If the principal objective of public health research is to generate knowledge that can be used to improve the health and well-being of human lives, would we be better off in the counterfactual universe in which we increased focused on robust causal inference? Causality is built into the words used to define quantitative health research, including epidemiology, biostatistics, econometrics, and everything in between. When we try to identify the determinants of disease, we are studying “any factor, whether event, characteristic, or other definable entity, that brings about a change in a health condition or other defined characteristic,”1 (emphasis added by the authors of this protocol). Health practitioners, policy makers, and other consumers of research make decisions based on their understanding of the evidence generated by research scientists. When there is discordance between the perceived and actual strength of the causal evidence and relevance to their work, decision makers are unable to make optimal, data-driven choices.
Population health research is inherently complex, requiring a strong methodological background to tease out how and what inference can be drawn from published evidence. Even those with the requisite training often disagree over the interpretation of results. For example, there has been a well-publicized debate over a meta-analysis that analyzed the health benefits, or lack thereof, of certain fatty acids, which has resulted in numerous public criticisms and counter criticisms of the findings.2 More recently, there has been a forceful debate between teams led by Dr. Brian Nosek and Dr. Gary King over whether the poor replicability of experimental psychology trials is meaningful, both statistically and practically. These high-profile debates are over results from randomized trials, which are typically simpler and more causally robust, though may have limited external validity, than the more common observational studies which are prevalent in both traditional and social media.

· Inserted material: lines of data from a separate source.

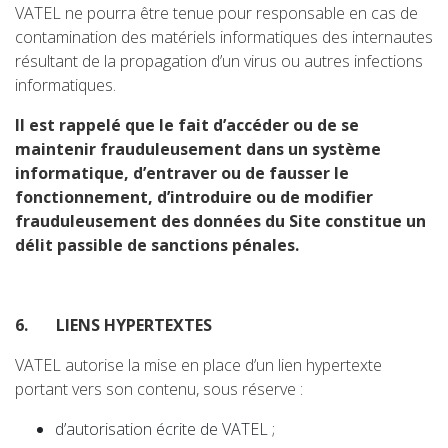
VATEL ne pourra être tenue pour responsable en cas de
contamination des matériels informatiques des internautes
résultant de la propagation d’un virus ou autres infections
informatiques.
Il est rappelé que le fait d’accéder ou de se
maintenir frauduleusement dans un système
informatique, d’entraver ou de fausser le
fonctionnement, d’introduire ou de modifier
frauduleusement des données du Site constitue un
délit passible de sanctions pénales.
6.
LIENS HYPERTEXTES
VATEL autorise la mise en place d’un lien hypertexte
portant vers son contenu, sous réserve :
d’autorisation écrite de VATEL ;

If statistical methodology experts disagree, or even outright reject, the causal validity of studies entering the public sphere, how can we expect health decision makers at all levels to appropriately weigh and disentangle the complexities of causal evidence? Even physicians, who are trained to practice evidence-based medicine, may not be trained in the science of the statistical evidence itself.3
While there are a variety of institutions, including peer review systems for scientific journals, academic career incentives, and independent organizations (e.g. Cochrane) which serve to promote the best scientific evidence by consolidating large bodies of literature and distributing it to decision makers, there are also incentives which may serve to undermine the ability of these institutions to promote the best science. These lie at the heart of the formal and informal institutions in academia, where academic researchers and organizations are incentivized to maximize both the volume and public impact of publications in order to further careers, generate funding, and garner prestige. These incentives include the inter-related emphasis on publication volume, impact factor as a function of wide citation and readership, finding statistically significant results, and lack of pursuit and publication of statistical insignificance. Furthermore, the issue outlined above may be intensified by emergent changes in internet distributed media.

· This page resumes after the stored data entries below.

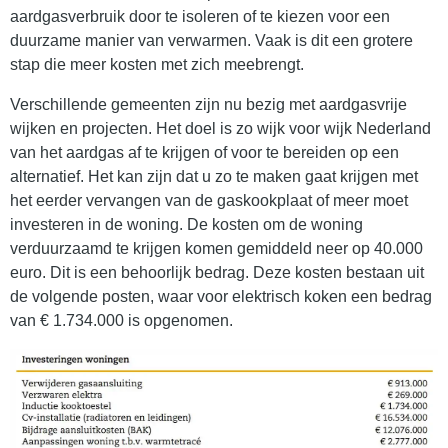
aardgasverbruik door te isoleren of te kiezen voor een
duurzame manier van verwarmen. Vaak is dit een grotere
stap die meer kosten met zich meebrengt.
Verschillende gemeenten zijn nu bezig met aardgasvrije
wijken en projecten. Het doel is zo wijk voor wijk Nederland
van het aardgas af te krijgen of voor te bereiden op een
alternatief. Het kan zijn dat u zo te maken gaat krijgen met
het eerder vervangen van de gaskookplaat of meer moet
investeren in de woning. De kosten om de woning
verduurzaamd te krijgen komen gemiddeld neer op 40.000
euro. Dit is een behoorlijk bedrag. Deze kosten bestaan uit
de volgende posten, waar voor elektrisch koken een bedrag
van € 1.734.000 is opgenomen.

The proliferation of electronic media, both social and traditional, is rapidly changing the way science is consumed and produced by linking evidence more directly to the research consuming public. Audience size is a strong driving force in internet distributed media, which in turn incentivizes media organizations to overstate and mistranslate scientific findings and select studies which are more eye-catching rather than the studies which are more causally robust. If the factors which drive popularity among research consumers are only weakly related to the strength of the evidence readers are consuming, there may be an incentive to promote weak evidence. Internet distributed media and promotion of open access to scientific journals, while valuable in its own right, also ties research much more directly with the consumer. We could hypothesize a feedback loop such that the research production itself is impacted by the prospect of popular readership, through social promotion and financial incentives, particularly if academic and extra-academic funding and career promotion is itself influenced by popular readership. In that case, the same perverse incentive exists at every level of the content production chain, including the researcher, academic institution, scientific journals, and media.

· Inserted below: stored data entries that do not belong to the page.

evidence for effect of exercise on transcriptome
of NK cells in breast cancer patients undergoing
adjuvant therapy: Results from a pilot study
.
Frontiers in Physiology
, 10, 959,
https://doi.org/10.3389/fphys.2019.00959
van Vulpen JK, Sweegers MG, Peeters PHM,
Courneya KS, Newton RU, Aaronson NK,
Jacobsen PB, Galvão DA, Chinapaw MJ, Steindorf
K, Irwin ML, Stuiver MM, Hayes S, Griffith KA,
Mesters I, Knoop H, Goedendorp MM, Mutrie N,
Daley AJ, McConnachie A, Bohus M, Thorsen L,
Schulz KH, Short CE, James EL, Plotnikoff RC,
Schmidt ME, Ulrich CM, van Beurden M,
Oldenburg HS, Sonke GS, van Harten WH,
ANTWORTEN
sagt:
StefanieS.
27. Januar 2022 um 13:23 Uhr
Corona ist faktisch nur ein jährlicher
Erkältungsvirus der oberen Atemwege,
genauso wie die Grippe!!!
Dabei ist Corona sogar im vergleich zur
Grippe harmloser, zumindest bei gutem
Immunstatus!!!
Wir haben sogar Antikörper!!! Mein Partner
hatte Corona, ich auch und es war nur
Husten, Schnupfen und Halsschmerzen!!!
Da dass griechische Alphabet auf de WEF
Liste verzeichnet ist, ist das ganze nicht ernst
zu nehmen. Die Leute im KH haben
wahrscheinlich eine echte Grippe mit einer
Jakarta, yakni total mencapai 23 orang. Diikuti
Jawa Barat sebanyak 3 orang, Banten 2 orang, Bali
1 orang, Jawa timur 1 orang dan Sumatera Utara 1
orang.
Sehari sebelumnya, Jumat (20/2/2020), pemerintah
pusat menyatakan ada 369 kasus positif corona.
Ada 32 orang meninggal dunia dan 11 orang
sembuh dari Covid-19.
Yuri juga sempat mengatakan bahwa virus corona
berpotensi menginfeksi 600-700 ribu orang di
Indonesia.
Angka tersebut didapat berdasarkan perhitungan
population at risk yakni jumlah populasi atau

While there is no robust causal evidence examining to what degree, if any, these incentives actually impact both the studies pursued and published in academia and shared in the media, there is some suggestive anecdotal evidence that this may be the case. A recent study found that over 200,000 patients temporarily ceased taking statins in the UK attributable to press coverage of two studies reporting high adverse event rates for statins, both studies later retracting those statements due to inadequate methodological rigor.4 In 2015, 30 meta-analyses published in the PubMed dataset contained the word “coffee” in the title, let alone individual studies. It is implausible that the volume of publication on coffee is related only to its scientific and public health value, and not influenced by popular readership. The issues outlined above are occurring despite vigorous discussion of biases and failures of statistical academic research.5
This study is a first step towards characterizing the strength of causal evidence in the health research produced by academia and disseminated to the general public through the popular media. We first systematically identify widely shared media articles pertaining to single studies with a health outcome, using Facebook and Twitter social media sharing statistics generated from the NewsWhip Insights platform. We then systematically review the scientific journal research articles mentioned in the news stories for strength of causal inference and the appropriateness of the causal language used in both the original scientific study and the media article(s) reporting on that research.